Bones turned red but then he let out a heavy breath. Slowly he began to smile.
"You're not leaving, are you?"
"No, Leonard, I am not," Spock said, simply.
"But you..."
"The priestess offered to sponsor my return to the monastery. The circumstances surrounding my departure were irregular and out of my control, as she put it."
"And you told them you'd rethought the whole lobotomy angle and opted out?"
Spock gave the human what would have been a quelling glance, but was stopped by the sheer relief and fondness in Bones' face, so at odds with the sharp words.
"I told her... that my answers lay elsewhere."

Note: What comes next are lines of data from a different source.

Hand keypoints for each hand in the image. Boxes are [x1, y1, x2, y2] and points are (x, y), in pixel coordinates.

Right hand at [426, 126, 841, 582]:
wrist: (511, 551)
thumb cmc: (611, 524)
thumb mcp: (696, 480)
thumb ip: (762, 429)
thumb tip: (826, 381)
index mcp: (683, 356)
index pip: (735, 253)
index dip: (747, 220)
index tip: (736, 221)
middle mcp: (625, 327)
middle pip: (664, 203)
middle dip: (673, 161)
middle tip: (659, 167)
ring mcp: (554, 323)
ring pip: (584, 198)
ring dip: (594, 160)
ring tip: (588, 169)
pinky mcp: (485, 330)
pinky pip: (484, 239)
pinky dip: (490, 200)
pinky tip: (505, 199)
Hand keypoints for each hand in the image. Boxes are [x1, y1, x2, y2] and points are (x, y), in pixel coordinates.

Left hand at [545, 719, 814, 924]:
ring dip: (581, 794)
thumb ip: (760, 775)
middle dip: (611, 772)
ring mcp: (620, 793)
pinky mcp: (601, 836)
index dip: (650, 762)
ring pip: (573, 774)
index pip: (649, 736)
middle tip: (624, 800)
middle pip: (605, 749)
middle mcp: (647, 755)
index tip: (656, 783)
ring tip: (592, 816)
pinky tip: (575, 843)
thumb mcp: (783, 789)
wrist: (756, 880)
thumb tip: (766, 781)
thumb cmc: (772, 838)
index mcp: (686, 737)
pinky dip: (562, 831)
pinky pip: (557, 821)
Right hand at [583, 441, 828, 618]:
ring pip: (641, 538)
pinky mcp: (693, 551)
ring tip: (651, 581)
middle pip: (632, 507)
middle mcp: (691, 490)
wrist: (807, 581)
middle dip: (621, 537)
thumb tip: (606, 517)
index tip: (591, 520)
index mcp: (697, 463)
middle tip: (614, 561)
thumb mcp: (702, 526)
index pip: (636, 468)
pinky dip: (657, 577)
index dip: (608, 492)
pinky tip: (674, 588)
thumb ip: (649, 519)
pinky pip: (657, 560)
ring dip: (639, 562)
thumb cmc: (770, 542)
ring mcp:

His eyes went to Kirk again. The admiral had sat down on the arm of the sofa, uncharacteristically quiet. Kirk smiled and closed his eyes for a moment. When he opened them, Spock found he could not break their gaze.
"I give you my oath that I will not leave your side willingly." He said quietly.
"We don't need any oaths between us, Spock," Kirk said, shaking his head. "But in a week, or two, I will have a ship. Will you come?" He rose and held out his hand and Spock gripped firmly.
"I will."
"Bones?"
"This is how staffing decisions for a multi-billion credit Starfleet mission are made? No wonder the papers are always accusing Starfleet of nepotism..."
"Bones!" Kirk stopped him before he could get all steamed up. "Are you coming?"
"Yes, God help me, of course, I am. But I am giving any medievalish oaths of loyalty and I am not, well," he flicked his fingers at their hands, still joined in a tight grip, "whatever that is. So help me, at some point the two of you have to actually sit down and talk with proper long words and 'I feel that...', and not rely on dramatic gestures, and..."
The doctor continued on the topic for quite some time, but as he did it while coaxing Vulcan tea and Terran coffee out of the synthesizer, his two friends decided not to break his flow. Instead they went to the bay windows and stood together, shoulder to shoulder, and watched the fog clear over San Francisco and the promise of the universe expand above them.